• [STUDY TEXT]:
= Beginning of Section =

At least one company, Orang-otang Computers, Inc. sells a family of
wrist mountable cases for a variety of different PDAs. The pen
pointer 26 is held in one hand while the PDA 20 is held on the
wrist of the other hand. The display area 28 is often quite small
compared to traditional computer displays 12. In the case of the
Palm product line, the display area 28 contains an array of 160
pixels by 160 pixels in a 6 cm by 6 cm viewing area. Often, part of
the display area is further allocated to menus and the like,
further limiting the viewing area for an object such as an e-mail
message page. This limitation in viewing area is partially
addressed by making the menu bar 34 (FIG. 1) found on most
traditional computer human interface displays 12 invisible on a PDA
display 28 except when a menu button 29 is pressed.
[0010] Object database programs, such as map viewers, present a
fairly consistent set of functions for viewing two-dimensional
sheets. Where the object being viewed is larger than the display
area of the display, controls to horizontally and vertically scroll
the display area across the object are provided. Such viewing
functions often possess visible controls accessed via a pointing
device. As shown in FIG. 1, horizontal scrolling is often
controlled by a slider bar 36 horizontally aligned with a viewing
region 40. Vertical scrolling is often controlled by a vertical
slider bar 38 vertically aligned with the viewing region 40.
Additionally such database interfaces often possess functionality
to scroll in directions other than the vertical and horizontal
orthogonal directions. This function is usually controlled by
pointing to an icon, such as hand icon 42, which is then moved
relative to the viewing area 40 while holding down the button
18.
[0011] Furthermore, object viewers often incorporate the ability to
zoom in or out to control the resolution of detail and the amount
of information visible upon the display device. Zoom out and zoom
in controls 30, 32 are often either immediately visible or
available from a pull down menu as items in one or more menu bars
34.
[0012] Finally, object viewers often include the ability to
traverse a hierarchical organization of collections of objects such
as folders of e-mail messages, log files of FAXes, project
directories of schematics or floor plans, Internet web page links
and objects representing various levels or sub-systems within a
multi-tiered database.
[0013] In summary, traditional computer human interfaces 10, 20
have been employed in a variety of contexts to provide
interactivity with multi-dimensional and/or multi-tiered object
programs and systems. These interfaces superficially appear capable
of providing a reasonable interface. However, size limitations and
associated barriers, drastically limit their functionality and
interactivity. When the desired size (e.g. width and/or height) of
the object's display format is larger than the size of the display
screen itself, a method must be used to control which portion of
the object is to be displayed on the screen at any given time.
Various methods, in addition to those described above, have been
devised to activate pan and scroll functions such as pushing an
"arrow" key to shift the display contents in predefined increments
in the direction indicated by the arrow key. Alternatively, a pen
pointer or stylus can be used to activate pan and scroll functions
to shift the display contents. In all of these examples, the
physical display device remains relatively stationary and the
larger object is viewed piece-wise and sequentially in small
segments corresponding to the limitations of the physical size of
the display screen.

= End of Section =

• [WORK REQUEST A]:
According to the passage on PDA displays, how many pixels does the Palm product line's display area contain?

• [DATA FOR ANALYSIS]:
= Beginning of Section =

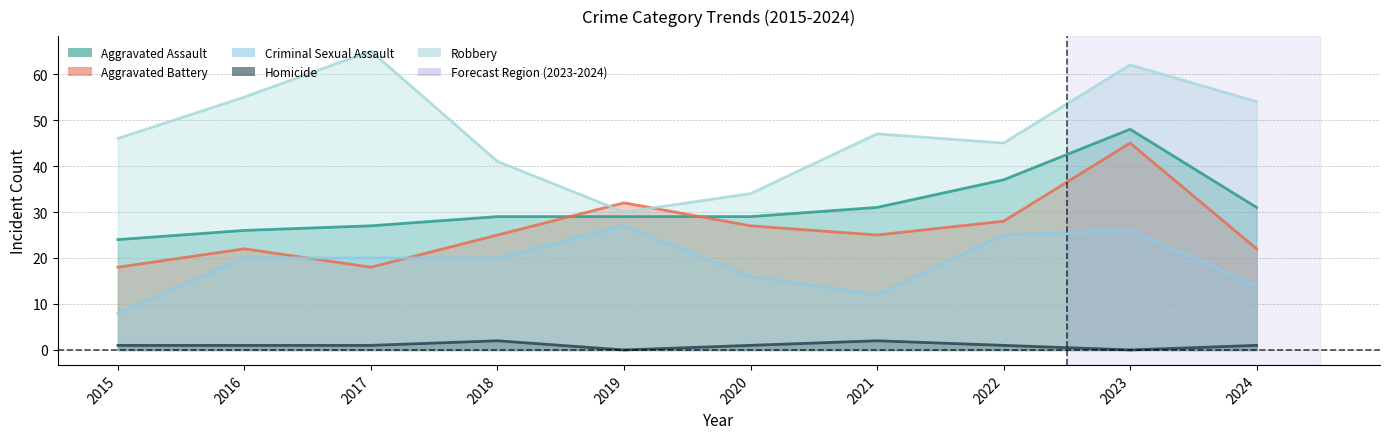

Reading left to right, list all the values displayed in this chart.

Aggravated Assault: 2015=24	2016=26	2017=27	2018=29	2019=29	2020=29	2021=31	2022=37	2023=48	2024=31
Aggravated Battery: 2015=18	2016=22	2017=18	2018=25	2019=32	2020=27	2021=25	2022=28	2023=45	2024=22
Criminal Sexual Assault: 2015=8	2016=20	2017=20	2018=20	2019=27	2020=16	2021=12	2022=25	2023=26	2024=14
Homicide: 2015=1	2016=1	2017=1	2018=2	2019=0	2020=1	2021=2	2022=1	2023=0	2024=1
Robbery: 2015=46	2016=55	2017=65	2018=41	2019=30	2020=34	2021=47	2022=45	2023=62	2024=54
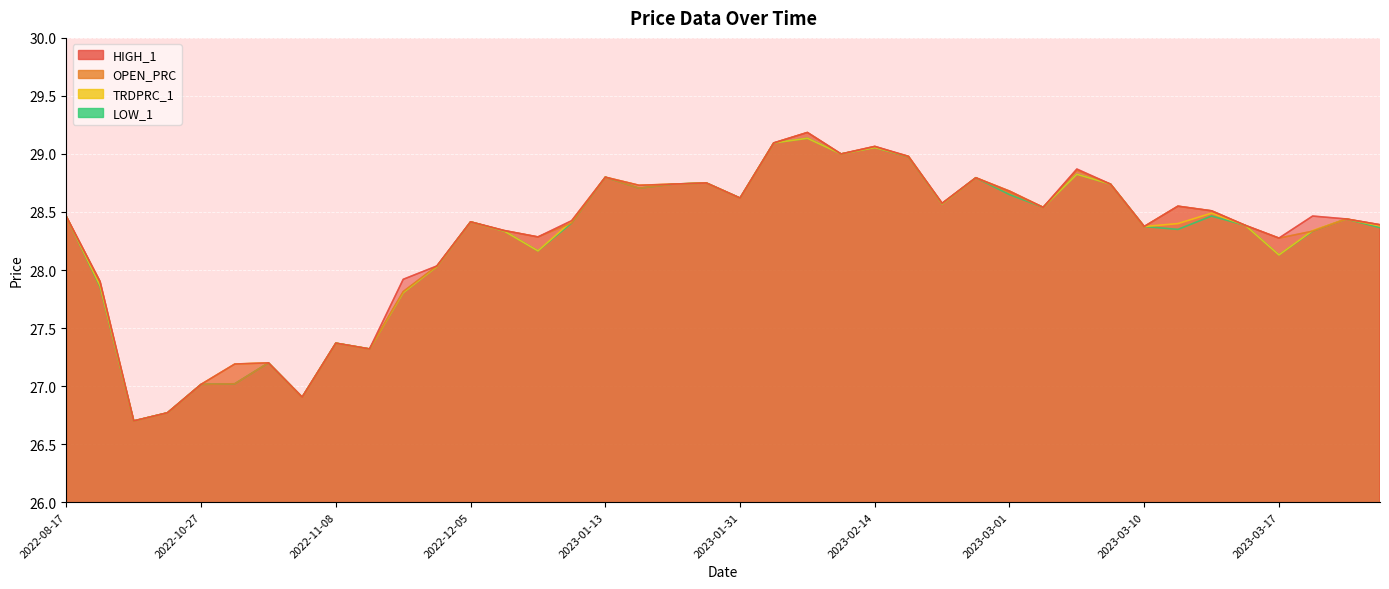

What is the spread (max minus min) of values at 2022-11-15?

0.1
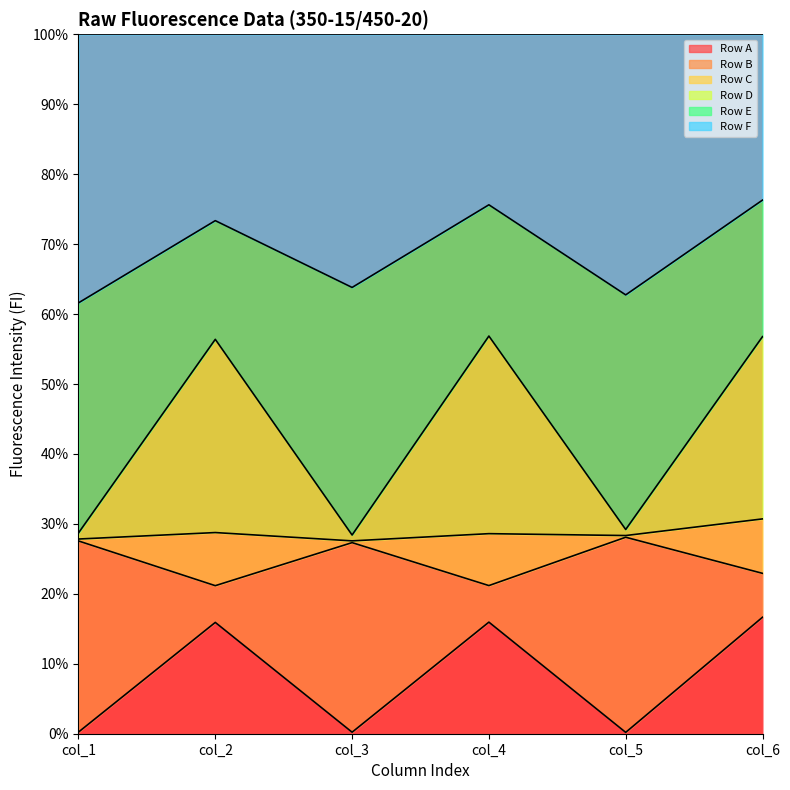

What is the total value across all series at col_4?

100.0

= End of Section =

• [WORK REQUEST B]:
Print the listing lines exactly, starting at the line that contains "What is the spread" and ending at the last line of the listing, with both ends included and the pictures left out.

• [TASK RESULT A]:
An array of 160 pixels by 160 pixels.

• [TASK RESULT B]:
What is the spread (max minus min) of values at 2022-11-15?

0.1

What is the total value across all series at col_4?

100.0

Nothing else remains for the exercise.